Kışın arabanızın yanına gittiğiniz zaman arka camının buzla kaplandığını görmeniz çok olası. Tam da böyle durumlarda arka camdaki buz çözücü özelliği hayat kurtarıcı olabilir. Peki bu pratik özelliğin neden ön camda bulunmadığını hiç merak ettiniz mi?
Araçların arka camlarında bulunan buz çözücü teller, kış aylarında birçok sürücü için vazgeçilmez bir yardımcıdır. Ancak bu teller, bahsettiğimiz gibi ön camda yer almıyor.
Bu durumun altında yatan sebep, aslında oldukça mantıklı bulacağınız bazı teknik detaylara dayanmaktadır. Hadi, hep birlikte inceleyelim.
İlk olarak ön ve arka camın mekaniğine bir göz atalım.
Arka camlarda genellikle camın içine gömülü ısıtıcı teller bulunan elektrikli bir defrost sistemi kullanılıyor. Bu sistem aktive edildiğinde teller ısınıyor ve camdaki buğu ya da buz çabucak temizleniyor. Bu yöntem, arka camın aracın hava akım sistemlerine doğrudan erişim eksikliği göz önüne alındığında oldukça faydalı oluyor.
Ön camlarda ise aracın ısıtıcısından gelen sıcak hava, motor ısındıkça ön camdaki havalandırma deliklerinden üflemesiyle meydana geliyor. Bu hava cama yönlendiriliyor ve buz çözülmüş oluyor.

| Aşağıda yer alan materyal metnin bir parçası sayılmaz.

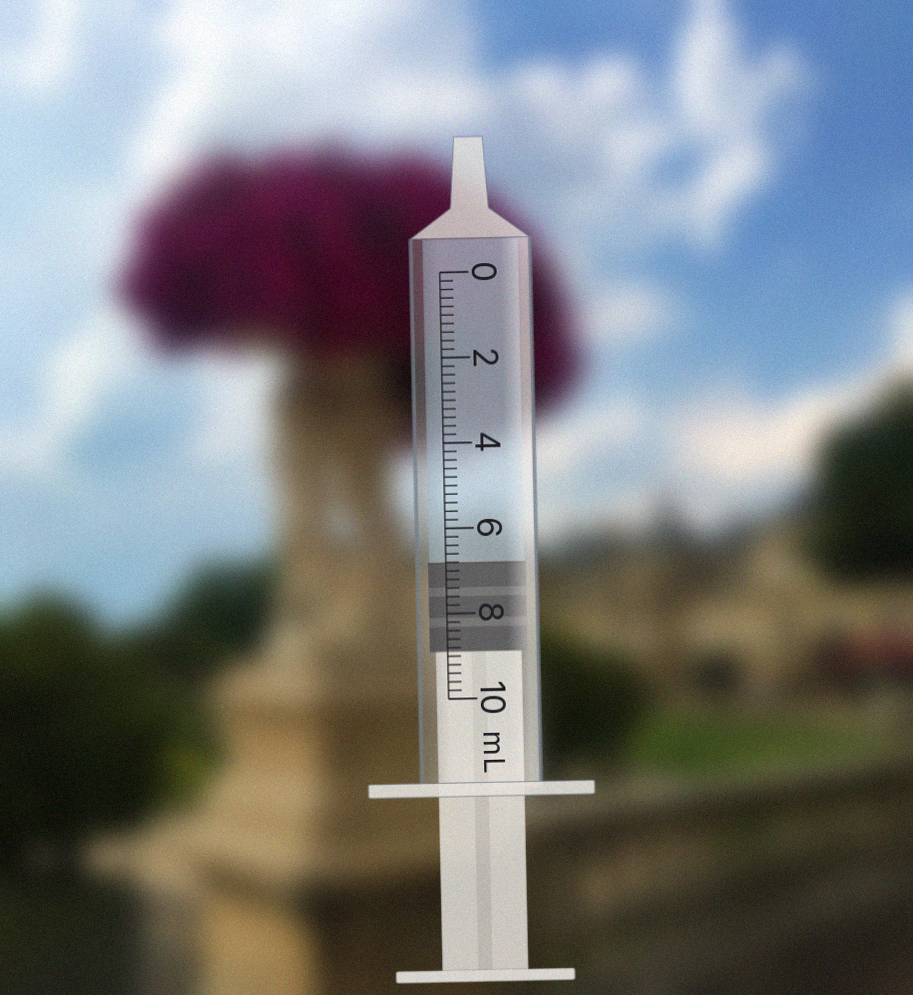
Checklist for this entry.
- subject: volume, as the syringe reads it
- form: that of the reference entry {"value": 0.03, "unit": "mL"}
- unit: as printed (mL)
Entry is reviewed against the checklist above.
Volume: {"value": 6.8, "unit": "mL"}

Peki ya neden iki camda farklı sistemler kullanılıyor?
Ön camdaki yöntem, motorun yeterince ısınması için gereken zaman göz önünde bulundurulduğunda daha yavaş geliyor olabilir. Ancak arka camlardaki gibi ısıtıcı elementleri ön camlara entegre etmek, ön camın daha büyük olması ve teller gibi görsel kesintiler olmadan net görüş gerektirmesi nedeniyle daha pahalı ve karmaşık olacaktır.
Ön ısıtmalı camlar da piyasada bulunuyor.
Isıtmalı ön camlar da bazı araçlarda mevcuttur ancak genellikle daha yüksek özellikli modellerde veya opsiyonel olarak bulunuyorlar. Bu camlar, içlerindeki ince teller ağını kullanarak camı hızlı bir şekilde buğudan arındırabilir.
Bu özellik bir zamanlar Ford’un ürettiği araçlarda bulunan özel bir teknolojiydi ancak patentin sona ermesiyle birlikte daha geniş bir kitleye yayıldı.
Özetle arka camlar için basit ve maliyetli bir elektrikli ızgara sistemi kullanılabilirken, ön camlarda genellikle maliyet ve tasarım gereksinimleri nedeniyle daha yavaş olan hava bazlı sistem kullanıyor. Isıtmalı ön camlar daha hızlı bir alternatif sunuyor ancak daha yüksek maliyeti bulunduğu için kullanımı da az oluyor.